The longlist for 2019 Women’s Prize for Fiction was released earlier this week, and, as you know, Naija no dey carry last.
Three Nigerian women writers were selected. Sorry, make that two female Nigerian writers and a non-binary transgender person, but I am not here to tell you about that.
I am here to tell you about a novel I read a few months ago which happens to be on that longlist. My Sister, The Serial Killer by Oyinkan Braithwaite.
It is a triumph for a Nigerian writer to see her debut novel longlisted for such a prestigious prize. Not only does she fit into the tradition of forebears like Chimamanda Adichie, Lola Shoneyin and Ayobami Adebayo, she has brought a totally new tendency to the table.
My Sister, The Serial Killer is a darkly humorous short novel exploring the relationship of two sisters, Korede and Ayoola. Told from the elder sister’s point of view, the novel tackles consanguinous love and rivalry, precisely the extent to which these affections and affectations can1 be stretched.

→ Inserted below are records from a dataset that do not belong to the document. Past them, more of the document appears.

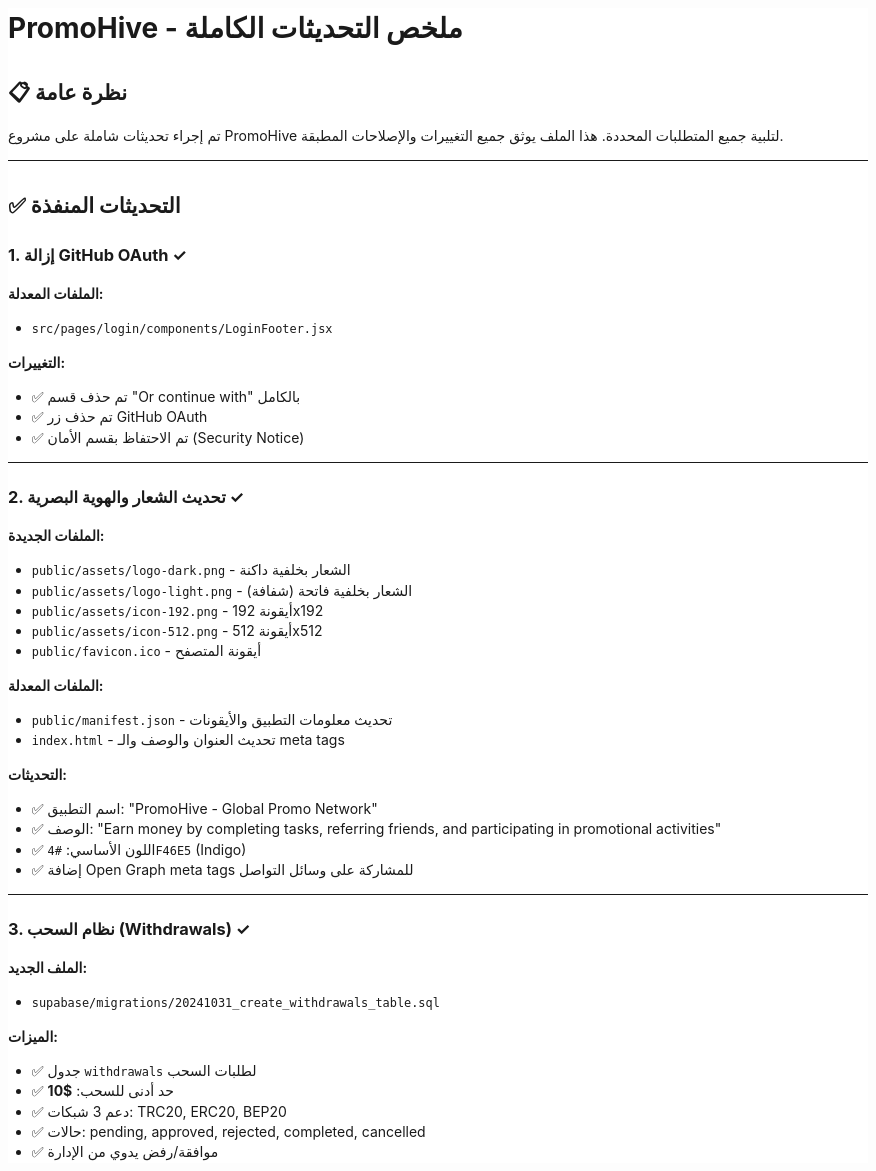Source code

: # PromoHive - ملخص التحديثات الكاملة

## 📋 نظرة عامة

تم إجراء تحديثات شاملة على مشروع PromoHive لتلبية جميع المتطلبات المحددة. هذا الملف يوثق جميع التغييرات والإصلاحات المطبقة.

---

## ✅ التحديثات المنفذة

### 1. إزالة GitHub OAuth ✓

**الملفات المعدلة:**
- `src/pages/login/components/LoginFooter.jsx`

**التغييرات:**
- ✅ تم حذف قسم "Or continue with" بالكامل
- ✅ تم حذف زر GitHub OAuth
- ✅ تم الاحتفاظ بقسم الأمان (Security Notice)

---

### 2. تحديث الشعار والهوية البصرية ✓

**الملفات الجديدة:**
- `public/assets/logo-dark.png` - الشعار بخلفية داكنة
- `public/assets/logo-light.png` - الشعار بخلفية فاتحة (شفافة)
- `public/assets/icon-192.png` - أيقونة 192x192
- `public/assets/icon-512.png` - أيقونة 512x512
- `public/favicon.ico` - أيقونة المتصفح

**الملفات المعدلة:**
- `public/manifest.json` - تحديث معلومات التطبيق والأيقونات
- `index.html` - تحديث العنوان والوصف والـ meta tags

**التحديثات:**
- ✅ اسم التطبيق: "PromoHive - Global Promo Network"
- ✅ الوصف: "Earn money by completing tasks, referring friends, and participating in promotional activities"
- ✅ اللون الأساسي: `#4F46E5` (Indigo)
- ✅ إضافة Open Graph meta tags للمشاركة على وسائل التواصل

---

### 3. نظام السحب (Withdrawals) ✓

**الملف الجديد:**
- `supabase/migrations/20241031_create_withdrawals_table.sql`

**الميزات:**
- ✅ جدول `withdrawals` لطلبات السحب
- ✅ حد أدنى للسحب: **$10**
- ✅ دعم 3 شبكات: TRC20, ERC20, BEP20
- ✅ حالات: pending, approved, rejected, completed, cancelled
- ✅ موافقة/رفض يدوي من الإدارة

The novel enjoys a coterie of colourful characters like busybody co-workers, boisterous mothers, petulant aunts and charming prospective boyfriends, who so happen to be doctors.
Although set in Lagos; especially swanky locales inhabited and frequented by the nouveau riche, Braithwaite’s gaze is not as interested in a sense of place as she is in exploring the faltering dynamics between the two sisters.
Korede, the older sister, a nurse, is protective of her sibling, a psychopath, with a knack for killing her boyfriends.
Korede is the dutiful accomplice who helps to cover up her sister’s crimes but her resolve is tested when Ayoola snatches Tade, a male doctor at her work whom Korede was crushing on.
Written in brisk prose, shorn of pretensions, this eloquent novel is written in short chapters reminiscent of dairy entries. Braithwaite shows skill in her handling of a grim subject by her ability to shine light on the humour in the dark.
The novel also relies on quick cinematic chops for its kinesis. The narrative branches into a neat sub-plot that uncannily feeds back into the major narrative.
Death, in My Sister, The Serial Killer, is denatured of its mortal consequences and the perfect setting for this is in a hospital where comatose patients defy grim statistics by waking up suddenly to disrupt possibilities.
Braithwaite’s novel gains a lot from deliberate and thinly-guised plots reminiscent of Nollywood flicks—and this novel will lend itself easily to film adaptations because it is written with the poise of a screenplay.
The only word that keeps returning to my mind is brisk. There is hardly any time the novel hesitates to meander in the beguiling comfort of prose.
Perhaps this is a disservice to the novel. The reader can be set on a path of exploring the beauty of Lagos land and soundscapes. Or the labyrinthine depths of the characters’ minds. In lieu of exploring these depths, we have a clutter of characters hardly more dignified than enduring stereotypes.
However, if I had an opportunity to ask the author one question, it will be this: what do your characters have against music?